Miracles and Mysteries


(This is an excerpt from the book Refuge and Reality: The Blessings of the Temple by Elder John H. Groberg.)

Quite often a certain bishop came to the temple with his ward members for a chapel meeting and endowment session. One evening he asked if we could visit for a moment. He wanted to know the various possibilities and requirements for members of his ward to become ordinance workers or to serve in other ways in the temple.

I described the various opportunities and asked what motivated his query. He replied, “You came to our stake conference some time ago and promised us that if we made the temple a bigger part of our lives, we would receive more blessings. You said that in your opinion going to the temple once a month may have been fine a few generations ago, but with the increased presence and sophistication of evil and temptations in our day, we need extra fortification and should seriously consider attending the temple every week if our circumstances allow.”

He went on, “When I heard that, I gulped and reasoned that with my busy schedule there was no way I could do that. However, something stirred within me, and I thought to myself, Well, at least I could try. At that very moment I felt a nudge and a smile from my wife. After conference we decided to do whatever we could to make the temple a bigger part of our lives.

“I had been serving as bishop for about two years and felt I had dealt with about every challenge possible. I was wrong. New ones kept coming. With all the interviews, interventions, activities, meetings, funerals, etc., I couldn’t see how we could get to the temple more often, but we said we would try, so we did.

“I started delegating more, combining some meetings, and trying to make more efficient use of time. Before long I found myself in the temple nearly every week. I cannot explain what happened or how it happened, but six months later at our next stake conference, I realized that despite my spending extra time in the temple, everything was going better—in my family, my work, and my ward. Since this increased temple activity was helping me and my wife so much, I was sure it would do the same for my ward members.
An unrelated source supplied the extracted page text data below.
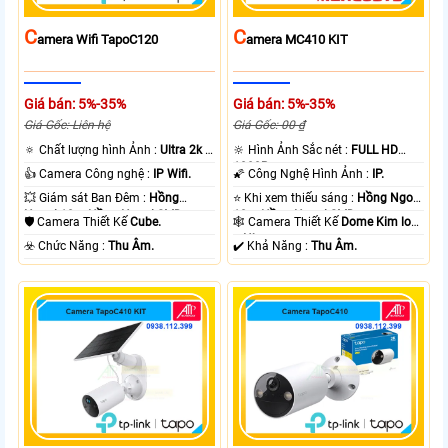
C
C
Amera Wifi TapoC120
Amera MC410 KIT
Giá bán: 5%-35%
Giá bán: 5%-35%
Giá Gốc: Liên hệ
Giá Gốc: 00 ₫
🔅 Chất lượng hình Ảnh :
Ultra 2k +
🔆 Hình Ảnh Sắc nét :
FULL HD
.
1080P .
👍 Camera Công nghệ :
IP Wifi.
🌠 Công Nghệ Hình Ảnh :
IP.
💥 Giám sát Ban Đêm :
Hồng
⭐ Khi xem thiếu sáng :
Hồng Ngoại
Ngoại 10m Hồng Ngoại SMD.
10m Hồng Ngoại SMD.
🛡 Camera Thiết Kế
Cube.
🕸️ Camera Thiết Kế
Dome Kim loại
+ Nhựa.
️☣️ Chức Năng :
Thu Âm.
️✔️ Khả Năng :
Thu Âm.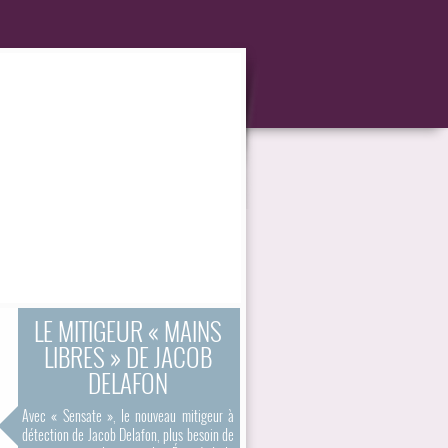
LE MITIGEUR « MAINS
LIBRES » DE JACOB
DELAFON
Avec « Sensate », le nouveau mitigeur à
détection de Jacob Delafon, plus besoin de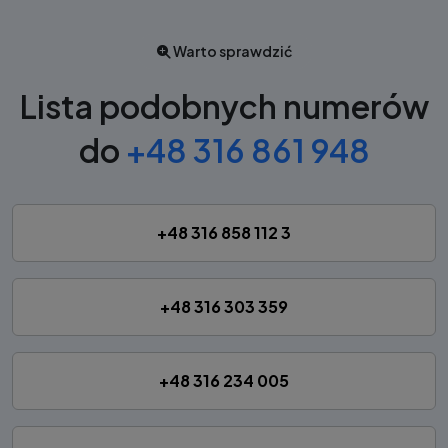
Warto sprawdzić
Lista podobnych numerów
do
+48 316 861 948
+48 316 858 112 3
+48 316 303 359
+48 316 234 005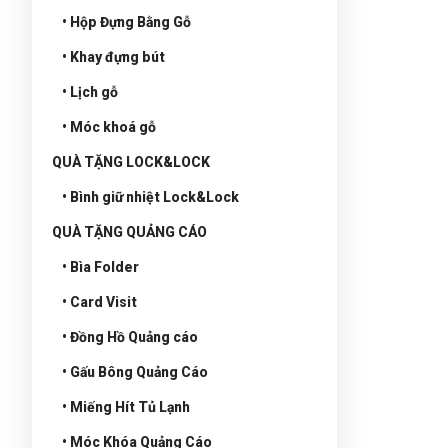
• Hộp Đựng Bằng Gỗ
• Khay đựng bút
• Lịch gỗ
• Móc khoá gỗ
QUÀ TẶNG LOCK&LOCK
• Bình giữ nhiệt Lock&Lock
QUÀ TẶNG QUẢNG CÁO
• Bìa Folder
• Card Visit
• Đồng Hồ Quảng cáo
• Gấu Bông Quảng Cáo
• Miếng Hít Tủ Lạnh
• Móc Khóa Quảng Cáo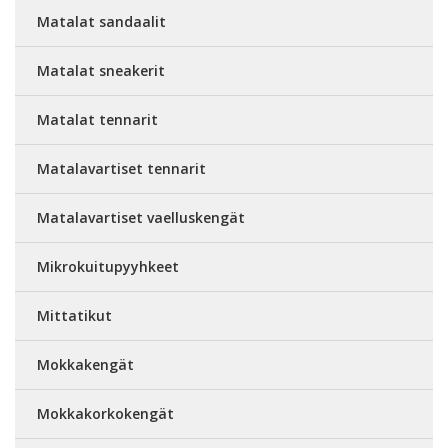
Matalat sandaalit
Matalat sneakerit
Matalat tennarit
Matalavartiset tennarit
Matalavartiset vaelluskengät
Mikrokuitupyyhkeet
Mittatikut
Mokkakengät
Mokkakorkokengät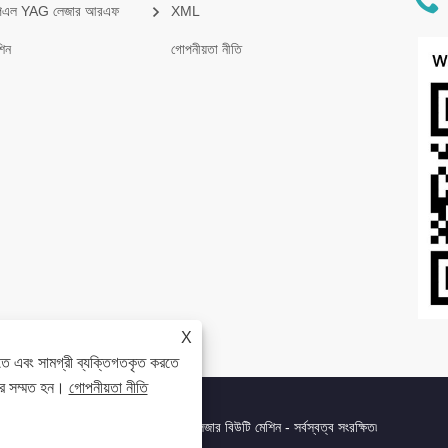
পিএল YAG লেজার আরএফ
XML
িন
গোপনীয়তা নীতি
X
তে এবং সামগ্রী ব্যক্তিগতকৃত করতে
রে সম্মত হন।
গোপনীয়তা নীতি
েয়ার রিমুভাল, হেয়ার রিমুভাল, লেজার বিউটি মেশিন - সর্বস্বত্ব সংরক্ষিত৷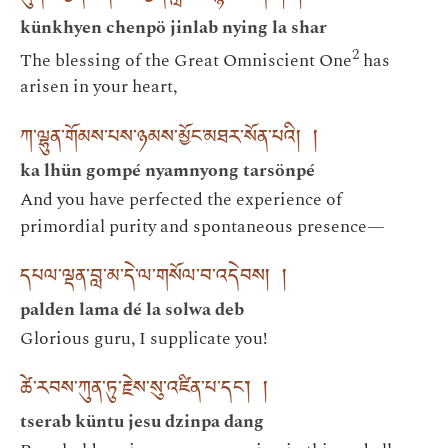
künkhyen chenpö jinlab nying la shar
2
The blessing of the Great Omniscient One
has
arisen in your heart,
ཀ་ལྷུན་གོམས་པས་ཉམས་མྱོང་མཐར་སོན་པའི། །
ka lhün gompé nyamnyong tarsönpé
And you have perfected the experience of
primordial purity and spontaneous presence—
དཔལ་ལྡན་བླ་མ་དེ་ལ་གསོལ་བ་འདེབས། །
palden lama dé la solwa deb
Glorious guru, I supplicate you!
ཚེ་རབས་ཀུན་ཏུ་རྗེས་སུ་འཛིན་པ་དང་། །
tserab küntu jesu dzinpa dang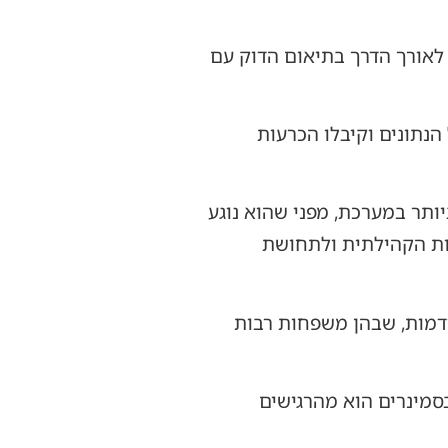
 לאורך הדרך בתיאום הדוק עם
הנתונים וקיבלו הכרעות
ותר במערכת, מפני שהוא נוגע
ות הקהילתית ולתחושת
דמות, שבהן משפחות רבות
סמינרים הוא מהרגישים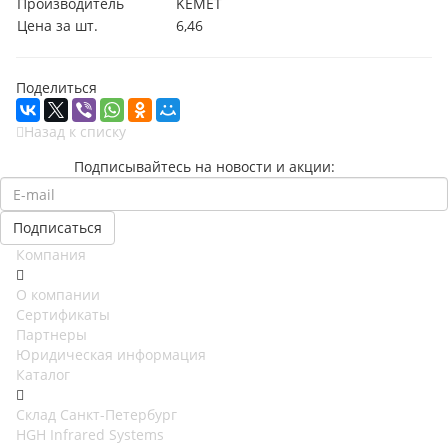
Производитель
KEMET
Цена за шт.
6,46
Поделиться
Назад к списку
Подписывайтесь на новости и акции:
Компания
О компании
Сертификаты
Партнеры
Юридическая информация
Каталог
Cклад Санкт-Петербург
HGH Infrared Systems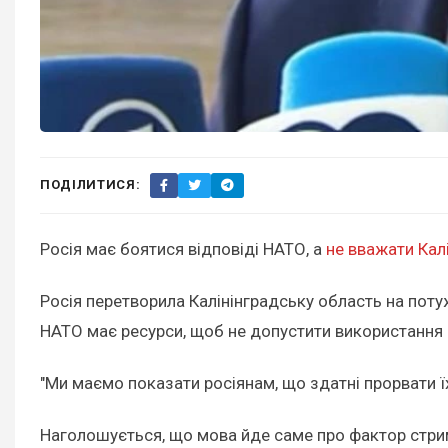
ПОДІЛИТИСЯ:
Росія має боятися відповіді НАТО, а
не вважати Кал
Росія перетворила Калінінградську область на пот
НАТО має ресурси, щоб не допустити використання ц
"Ми маємо показати росіянам, що здатні прорвати їх
Наголошується, що мова йде саме про фактор стриму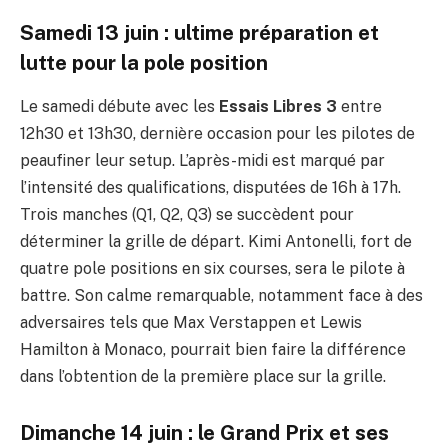
Samedi 13 juin : ultime préparation et
lutte pour la pole position
Le samedi débute avec les
Essais Libres 3
entre
12h30 et 13h30, dernière occasion pour les pilotes de
peaufiner leur setup. L’après-midi est marqué par
l’intensité des qualifications, disputées de 16h à 17h.
Trois manches (Q1, Q2, Q3) se succèdent pour
déterminer la grille de départ. Kimi Antonelli, fort de
quatre pole positions en six courses, sera le pilote à
battre. Son calme remarquable, notamment face à des
adversaires tels que Max Verstappen et Lewis
Hamilton à Monaco, pourrait bien faire la différence
dans l’obtention de la première place sur la grille.
Dimanche 14 juin : le Grand Prix et ses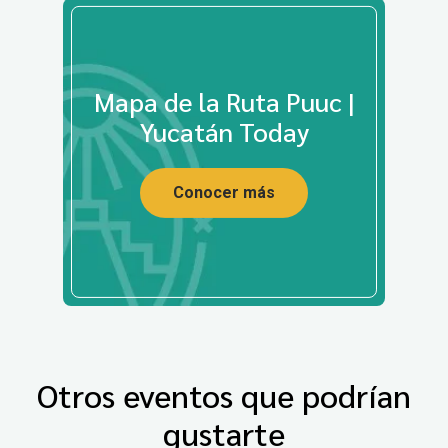
Mapa de la Ruta Puuc |
Yucatán Today
Conocer más
Otros eventos que podrían
gustarte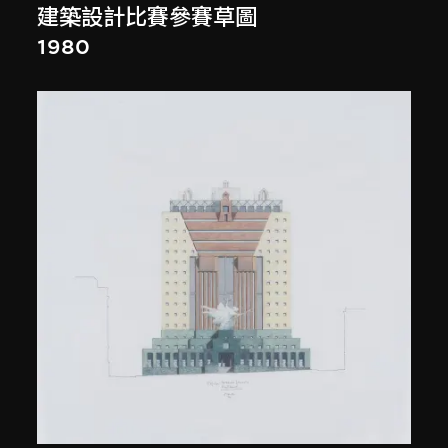
建築設計比賽參賽草圖
1980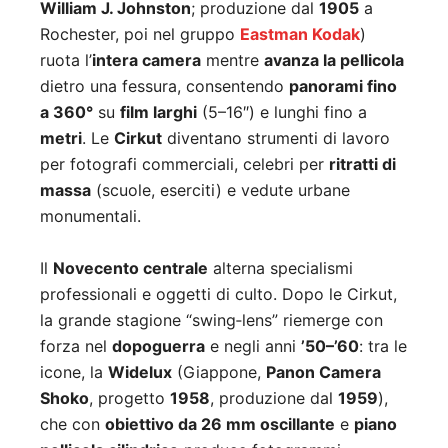
William J. Johnston
; produzione dal
1905
a
Rochester, poi nel gruppo
Eastman Kodak
)
ruota l’
intera camera
mentre
avanza la pellicola
dietro una fessura, consentendo
panorami fino
a 360°
su
film larghi
(5–16″) e lunghi fino a
metri
. Le
Cirkut
diventano strumenti di lavoro
per fotografi commerciali, celebri per
ritratti di
massa
(scuole, eserciti) e vedute urbane
monumentali.
Il
Novecento centrale
alterna specialismi
professionali e oggetti di culto. Dopo le Cirkut,
la grande stagione “swing‑lens” riemerge con
forza nel
dopoguerra
e negli anni
’50–’60
: tra le
icone, la
Widelux
(Giappone,
Panon Camera
Shoko
, progetto
1958
, produzione dal
1959
),
che con
obiettivo da 26 mm oscillante
e
piano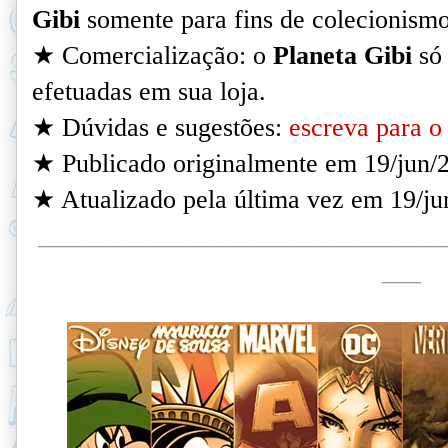
Gibi
somente para fins de colecionismo
★ Comercialização: o
Planeta Gibi
só 
efetuadas em sua loja.
★ Dúvidas e sugestões:
escreva para o 
★ Publicado originalmente em 19/jun/
★ Atualizado pela última vez em 19/ju
_______________________________
___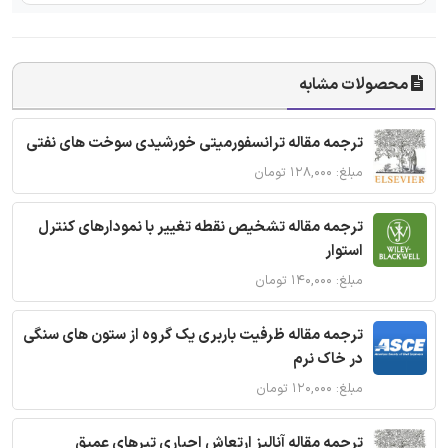
محصولات مشابه
ترجمه مقاله ترانسفورمیتی خورشیدی سوخت های نفتی
مبلغ: ۱۲۸,۰۰۰ تومان
ترجمه مقاله تشخیص نقطه تغییر با نمودارهای کنترل
استوار
مبلغ: ۱۴۰,۰۰۰ تومان
ترجمه مقاله ظرفیت باربری یک گروه از ستون های سنگی
در خاک نرم
مبلغ: ۱۲۰,۰۰۰ تومان
ترجمه مقاله آنالیز ارتعاش اجباری تیرهای عمیق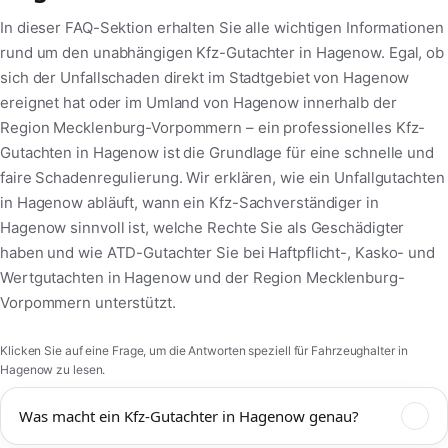
In dieser FAQ-Sektion erhalten Sie alle wichtigen Informationen
rund um den unabhängigen Kfz-Gutachter in Hagenow. Egal, ob
sich der Unfallschaden direkt im Stadtgebiet von Hagenow
ereignet hat oder im Umland von Hagenow innerhalb der
Region Mecklenburg-Vorpommern – ein professionelles Kfz-
Gutachten in Hagenow ist die Grundlage für eine schnelle und
faire Schadenregulierung. Wir erklären, wie ein Unfallgutachten
in Hagenow abläuft, wann ein Kfz-Sachverständiger in
Hagenow sinnvoll ist, welche Rechte Sie als Geschädigter
haben und wie ATD-Gutachter Sie bei Haftpflicht-, Kasko- und
Wertgutachten in Hagenow und der Region Mecklenburg-
Vorpommern unterstützt.
Klicken Sie auf eine Frage, um die Antworten speziell für Fahrzeughalter in
Hagenow zu lesen.
Was macht ein Kfz-Gutachter in Hagenow genau?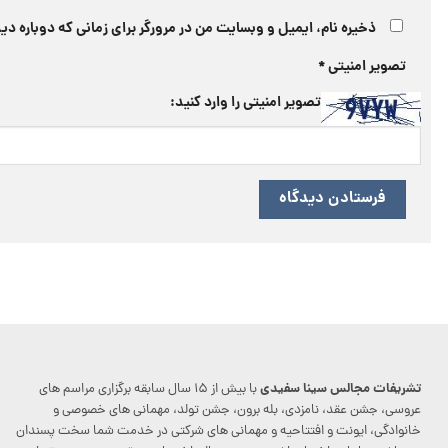
ذخیره نام، ایمیل و وبسایت من در مرورگر برای زمانی که دوباره د
تصویر امنیتی
*
تصویر امنیتی را وارد کنید:
تشریفات مجالس سینا سفیدی
با بیش از ۱۵ سال سابقه برگزاری مراسم های
عروسی، جشن عقد، نامزدی، بله برون، جشن تولد، مهمانی های خصوصی و
خانوادگی، ایونت و افتتاحیه و مهمانی های شرکتی در خدمت شما سخت پسندان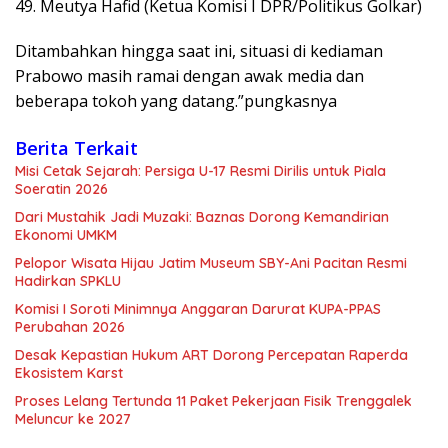
49. ⁠Meutya Hafid (Ketua Komisi I DPR/Politikus Golkar)
Ditambahkan hingga saat ini, situasi di kediaman
Prabowo masih ramai dengan awak media dan
beberapa tokoh yang datang.”pungkasnya
Berita Terkait
Misi Cetak Sejarah: Persiga U-17 Resmi Dirilis untuk Piala
Soeratin 2026
Dari Mustahik Jadi Muzaki: Baznas Dorong Kemandirian
Ekonomi UMKM
Pelopor Wisata Hijau Jatim Museum SBY-Ani Pacitan Resmi
Hadirkan SPKLU
Komisi I Soroti Minimnya Anggaran Darurat KUPA-PPAS
Perubahan 2026
Desak Kepastian Hukum ART Dorong Percepatan Raperda
Ekosistem Karst
Proses Lelang Tertunda 11 Paket Pekerjaan Fisik Trenggalek
Meluncur ke 2027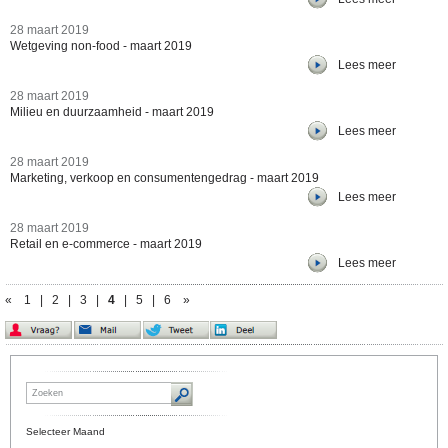
28 maart 2019
Wetgeving non-food - maart 2019
Lees meer
28 maart 2019
Milieu en duurzaamheid - maart 2019
Lees meer
28 maart 2019
Marketing, verkoop en consumentengedrag - maart 2019
Lees meer
28 maart 2019
Retail en e-commerce - maart 2019
Lees meer
«
1
|
2
|
3
|
4
|
5
|
6
»
Selecteer Maand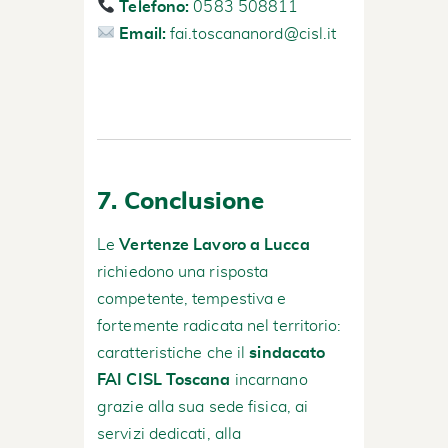
Telefono:
0583 508811
Email:
fai.toscananord@cisl.it
7. Conclusione
Le
Vertenze Lavoro a Lucca
richiedono una risposta
competente, tempestiva e
fortemente radicata nel territorio:
caratteristiche che il
sindacato
FAI CISL Toscana
incarnano
grazie alla sua sede fisica, ai
servizi dedicati, alla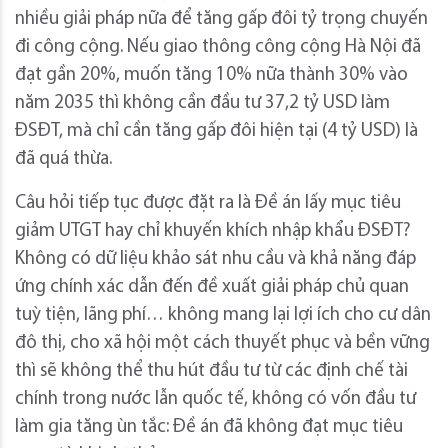
nhiều giải pháp nữa để tăng gấp đôi tỷ trọng chuyến
đi công cộng. Nếu giao thông công cộng Hà Nội đã
đạt gần 20%, muốn tăng 10% nữa thành 30% vào
năm 2035 thì không cần đầu tư 37,2 tỷ USD làm
ĐSĐT, mà chỉ cần tăng gấp đôi hiện tại (4 tỷ USD) là
đã quá thừa.
Câu hỏi tiếp tục được đặt ra là Đề án lấy mục tiêu
giảm UTGT hay chỉ khuyến khích nhập khẩu ĐSĐT?
Không có dữ liệu khảo sát nhu cầu và khả năng đáp
ứng chính xác dẫn đến đề xuất giải pháp chủ quan
tuỳ tiện, lãng phí… không mang lại lợi ích cho cư dân
đô thị, cho xã hội một cách thuyết phục và bền vững
thì sẽ không thể thu hút đầu tư từ các định chế tài
chính trong nước lẫn quốc tế, không có vốn đầu tư
làm gia tăng ùn tắc: Đề án đã không đạt mục tiêu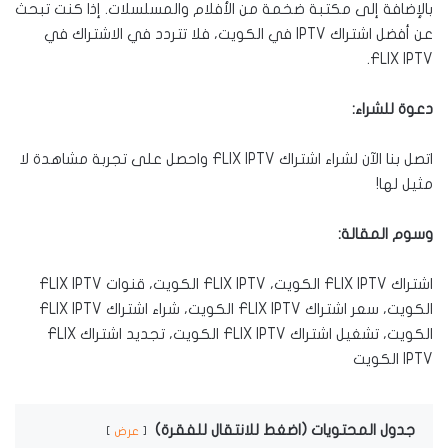
بالإضافة إلى مكتبة ضخمة من الأفلام والمسلسلات. إذا كنت تبحث
عن أفضل اشتراك IPTV في الكويت، فلا تتردد في الاشتراك في
FLIX IPTV.
دعوة للشراء:
اتصل بنا الآن لشراء اشتراك FLIX IPTV واحصل على تجربة مشاهدة لا
مثيل لها!
وسوم المقالة:
اشتراك FLIX IPTV الكويت، FLIX IPTV الكويت، قنوات FLIX IPTV
الكويت، سعر اشتراك FLIX IPTV الكويت، شراء اشتراك FLIX IPTV
الكويت، تشغيل اشتراك FLIX IPTV الكويت، تجديد اشتراك FLIX
IPTV الكويت
جدول المحتويات (اضغط للانتقال للفقرة)
عرض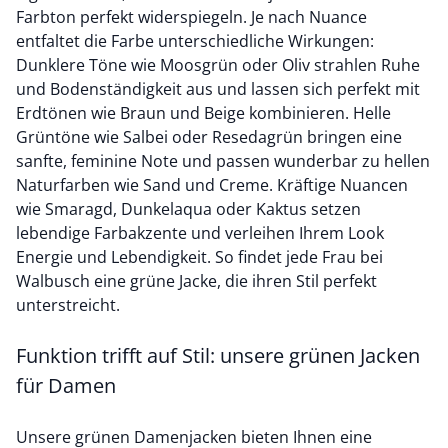
Farbton perfekt widerspiegeln. Je nach Nuance
entfaltet die Farbe unterschiedliche Wirkungen:
Dunklere Töne wie Moosgrün oder Oliv strahlen Ruhe
und Bodenständigkeit aus und lassen sich perfekt mit
Erdtönen wie Braun und Beige kombinieren. Helle
Grüntöne wie Salbei oder Resedagrün bringen eine
sanfte, feminine Note und passen wunderbar zu hellen
Naturfarben wie Sand und Creme. Kräftige Nuancen
wie Smaragd, Dunkelaqua oder Kaktus setzen
lebendige Farbakzente und verleihen Ihrem Look
Energie und Lebendigkeit. So findet jede Frau bei
Walbusch eine grüne Jacke, die ihren Stil perfekt
unterstreicht.
Funktion trifft auf Stil: unsere grünen Jacken
für Damen
Unsere grünen Damenjacken bieten Ihnen eine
“Over the next six months I did a lot of encouraging and by the time our next stake conference came, many ward members were attending the temple more regularly. I was careful not to assign or keep track but only encourage and tell of my experience and let each individual or couple do what they could. The members who made the temple a bigger part of their lives experienced the same blessings we did, so they encouraged their friends to do the same.

“I have now served as bishop for four years. During the first two, I was buried in challenges; the next one was still filled with challenges but seemed to go better; this last year has gone even better. I know it is because of the increased temple activity of the members. Many miracles have occurred in our ward. Let me tell you just one.

“Brother and Sister Smith both worked for the school district. When Sister Smith retired, she became an ordinance worker and hoped that when her husband retired, he would do the same. When he did retire, however, he told her he had worked long enough and had missed so much fishing and hunting that he was now going to make up for lost time.

“At about this time, one of their older daughters returned home to live with them. She noticed how happy her mother was from working in the temple, so she also became a temple worker. They hoped and prayed that their husband and father would join them some day. He supported them in their callings but continued to hunt and fish and do the things he felt he had ‘earned the right to do.’

“One Sunday after dinner, they gathered the dishes to the kitchen, and the father announced that while the girls finished the dishes he was going to the living room to read the newspaper. Even though he loved his wife and daughter and knew of their goodness and of their desire for him to become a temple worker, he stubbornly said he was going to continue his hunting and fishing.

“He sat down, picked up the paper, and began to read. A feeling of calm came over him that he could only describe as a miracle. He had left the kitchen wanting to read the paper and not even think about becoming a temple worker. Now suddenly, he had lost all interest in the paper and was sure he should become a temple worker. He stood up, returned to the kitchen, and said, ‘When I left a few moments ago, I didn’t want to be a temple ordinance worker. Now, that is all I want to be. What do I need to do to make that happen?’ You can imagine the joy and tears that followed.

“There have been many similar experiences in our ward since the members have been making the temple a bigger part of their lives.

“We still have a full complement of challenges, including people out of work, funerals, concerns with our youth, and other challenges, but somehow, everything is better. How does that happen?”

I said I didn’t know for sure, but I did know that the Lord always keeps His promises. Since His prophet has promised that everyone who worthily enters the temple will come out a better person, that is what happens.1 Those who voluntarily go to the temple more often become better people, so everything else about their life becomes better also.


1. “Excerpts from Recent Addresses of President Gordon B. Hinckley,” Ensign, April 1996, 72.